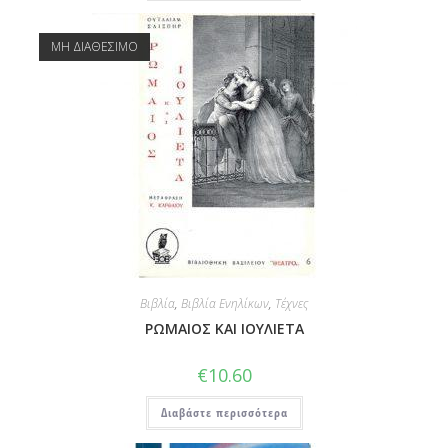
ΜΗ ΔΙΑΘΕΣΙΜΟ
Βιβλία
,
Βιβλία Ενηλίκων
,
Τέχνες
ΡΩΜΑΙΟΣ ΚΑΙ ΙΟΥΛΙΕΤΑ
€
10.60
Διαβάστε περισσότερα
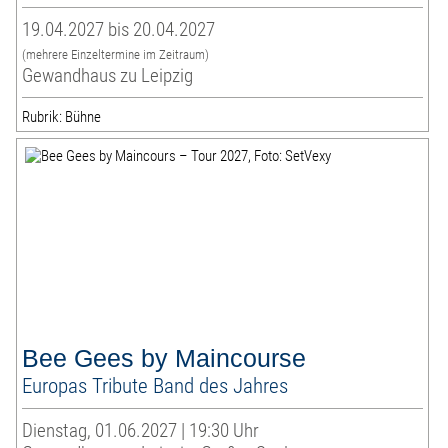
19.04.2027 bis 20.04.2027
(mehrere Einzeltermine im Zeitraum)
Gewandhaus zu Leipzig
Rubrik: Bühne
Bee Gees by Maincourse
Europas Tribute Band des Jahres
Dienstag, 01.06.2027 | 19:30 Uhr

***

— Work item —
Only the lines from the one containing "Rubrik: Bühne" through the end of the material should be copied, exactly as they stand; please keep both ends.

— Result —
Rubrik: Bühne
Bee Gees by Maincourse
Europas Tribute Band des Jahres
Dienstag, 01.06.2027 | 19:30 Uhr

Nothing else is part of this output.